→ **SOURCE PASSAGE**
#####
After many natural disasters or emergencies, you will be able to stay in your home with your belongings and personal documents, but not always. It’s a good idea to have all of your health or personal documents in one place that can be easily taken with you in an emergency. For most of us, this shouldn’t be an issue because we have our prescriptions, health records, and medical bills available electronically. If you aren’t in this category already, take this as your reminder to opt in to electronic billing with your insurer and doctor. You should also write down the name, dosage, and prescribing doctor on the medication you take on a regular basis.

Important documents to have with you:

  • Insurance card 
  • Copies of your prescriptions
  • Name & contact information for you primary care doctor or other prescribing medical professionals (like a psychiatrist)
#####
→ **SUPPLIED DATA**
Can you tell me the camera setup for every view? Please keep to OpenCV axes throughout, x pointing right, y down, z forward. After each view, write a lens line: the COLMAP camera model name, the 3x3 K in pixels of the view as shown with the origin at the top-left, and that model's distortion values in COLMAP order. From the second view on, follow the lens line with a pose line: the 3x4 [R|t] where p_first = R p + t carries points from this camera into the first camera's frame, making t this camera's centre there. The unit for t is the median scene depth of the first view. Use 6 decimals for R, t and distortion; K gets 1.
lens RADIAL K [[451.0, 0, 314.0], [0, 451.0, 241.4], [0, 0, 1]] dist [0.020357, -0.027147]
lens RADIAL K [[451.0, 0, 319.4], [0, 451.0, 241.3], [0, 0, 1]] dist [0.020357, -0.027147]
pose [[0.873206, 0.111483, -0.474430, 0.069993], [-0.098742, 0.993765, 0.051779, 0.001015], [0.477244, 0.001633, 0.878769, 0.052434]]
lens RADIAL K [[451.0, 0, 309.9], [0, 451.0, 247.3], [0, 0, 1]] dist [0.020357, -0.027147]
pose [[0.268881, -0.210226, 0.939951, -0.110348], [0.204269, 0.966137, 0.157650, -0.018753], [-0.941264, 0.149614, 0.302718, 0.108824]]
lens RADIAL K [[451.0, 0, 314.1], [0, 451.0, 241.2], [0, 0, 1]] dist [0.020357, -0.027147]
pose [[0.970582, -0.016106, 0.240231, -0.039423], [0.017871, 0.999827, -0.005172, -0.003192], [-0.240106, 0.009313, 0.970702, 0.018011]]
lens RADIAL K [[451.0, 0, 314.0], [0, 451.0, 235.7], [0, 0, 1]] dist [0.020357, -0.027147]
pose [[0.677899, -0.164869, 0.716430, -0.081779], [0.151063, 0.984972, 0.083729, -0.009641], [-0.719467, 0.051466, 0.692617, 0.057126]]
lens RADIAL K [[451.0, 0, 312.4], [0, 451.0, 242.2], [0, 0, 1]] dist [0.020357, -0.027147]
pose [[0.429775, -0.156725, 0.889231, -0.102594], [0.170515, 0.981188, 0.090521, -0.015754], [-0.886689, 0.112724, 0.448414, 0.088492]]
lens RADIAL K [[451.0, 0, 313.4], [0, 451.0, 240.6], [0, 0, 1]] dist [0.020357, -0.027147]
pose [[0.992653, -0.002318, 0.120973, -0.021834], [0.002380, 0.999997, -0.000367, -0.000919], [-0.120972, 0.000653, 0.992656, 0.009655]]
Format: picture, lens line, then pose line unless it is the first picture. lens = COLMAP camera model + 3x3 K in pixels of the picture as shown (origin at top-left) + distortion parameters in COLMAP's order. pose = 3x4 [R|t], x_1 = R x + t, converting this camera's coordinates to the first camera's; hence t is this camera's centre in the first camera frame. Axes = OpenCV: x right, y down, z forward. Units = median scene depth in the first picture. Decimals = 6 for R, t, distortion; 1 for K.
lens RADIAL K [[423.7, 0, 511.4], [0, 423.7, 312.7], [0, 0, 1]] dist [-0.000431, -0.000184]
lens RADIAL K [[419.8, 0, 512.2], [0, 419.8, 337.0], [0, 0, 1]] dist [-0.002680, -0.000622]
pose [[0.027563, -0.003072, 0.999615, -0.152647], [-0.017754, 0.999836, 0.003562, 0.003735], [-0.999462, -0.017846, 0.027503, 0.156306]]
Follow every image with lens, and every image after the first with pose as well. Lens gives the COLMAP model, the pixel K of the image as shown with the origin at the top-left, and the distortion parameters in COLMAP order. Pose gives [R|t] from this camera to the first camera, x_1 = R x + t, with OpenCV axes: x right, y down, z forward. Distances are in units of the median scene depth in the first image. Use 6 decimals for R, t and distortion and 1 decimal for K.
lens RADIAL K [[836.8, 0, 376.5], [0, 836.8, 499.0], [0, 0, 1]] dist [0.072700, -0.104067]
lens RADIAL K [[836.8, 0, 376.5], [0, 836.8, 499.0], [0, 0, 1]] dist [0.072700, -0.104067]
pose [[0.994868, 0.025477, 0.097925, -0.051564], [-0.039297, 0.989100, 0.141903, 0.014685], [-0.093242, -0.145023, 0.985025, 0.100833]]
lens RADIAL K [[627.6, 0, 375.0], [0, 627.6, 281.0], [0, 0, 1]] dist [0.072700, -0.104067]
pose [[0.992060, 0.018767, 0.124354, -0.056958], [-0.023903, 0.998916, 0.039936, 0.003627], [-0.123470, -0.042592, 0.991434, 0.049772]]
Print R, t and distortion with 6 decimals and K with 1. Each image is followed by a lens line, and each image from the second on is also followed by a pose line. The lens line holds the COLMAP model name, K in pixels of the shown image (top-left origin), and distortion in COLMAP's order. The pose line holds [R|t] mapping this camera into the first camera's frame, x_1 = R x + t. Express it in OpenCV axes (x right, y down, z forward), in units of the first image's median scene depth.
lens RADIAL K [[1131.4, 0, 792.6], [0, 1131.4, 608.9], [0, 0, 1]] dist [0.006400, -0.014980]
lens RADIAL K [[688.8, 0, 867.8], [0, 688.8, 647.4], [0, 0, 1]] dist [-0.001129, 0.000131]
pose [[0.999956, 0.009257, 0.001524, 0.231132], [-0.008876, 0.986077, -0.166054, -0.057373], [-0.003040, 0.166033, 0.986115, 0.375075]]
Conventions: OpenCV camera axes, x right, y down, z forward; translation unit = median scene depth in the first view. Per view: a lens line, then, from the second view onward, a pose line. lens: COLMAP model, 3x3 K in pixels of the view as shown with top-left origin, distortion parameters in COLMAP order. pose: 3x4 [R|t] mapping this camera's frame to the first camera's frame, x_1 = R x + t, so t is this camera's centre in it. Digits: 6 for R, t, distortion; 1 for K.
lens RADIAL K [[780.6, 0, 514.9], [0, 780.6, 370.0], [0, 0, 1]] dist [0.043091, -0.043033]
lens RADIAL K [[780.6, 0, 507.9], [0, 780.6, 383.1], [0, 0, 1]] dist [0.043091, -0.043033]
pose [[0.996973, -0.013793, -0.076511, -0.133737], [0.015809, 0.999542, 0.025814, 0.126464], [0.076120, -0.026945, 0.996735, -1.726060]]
#####
→ **TO DO**
1. From the emergency documents passage, return the words that start at "After many natural" and end after "(like a psychiatrist)".
2. According to the emergency documents passage, what three details should you write down about medication you take regularly?
The items are separate material, unrelated to the emergency documents passage.

→ **LIST OF SOLUTIONS**
1.
After many natural disasters or emergencies, you will be able to stay in your home with your belongings and personal documents, but not always. It’s a good idea to have all of your health or personal documents in one place that can be easily taken with you in an emergency. For most of us, this shouldn’t be an issue because we have our prescriptions, health records, and medical bills available electronically. If you aren’t in this category already, take this as your reminder to opt in to electronic billing with your insurer and doctor. You should also write down the name, dosage, and prescribing doctor on the medication you take on a regular basis.

Important documents to have with you:

  • Insurance card 
  • Copies of your prescriptions
  • Name & contact information for you primary care doctor or other prescribing medical professionals (like a psychiatrist)

2. The name, dosage, and prescribing doctor.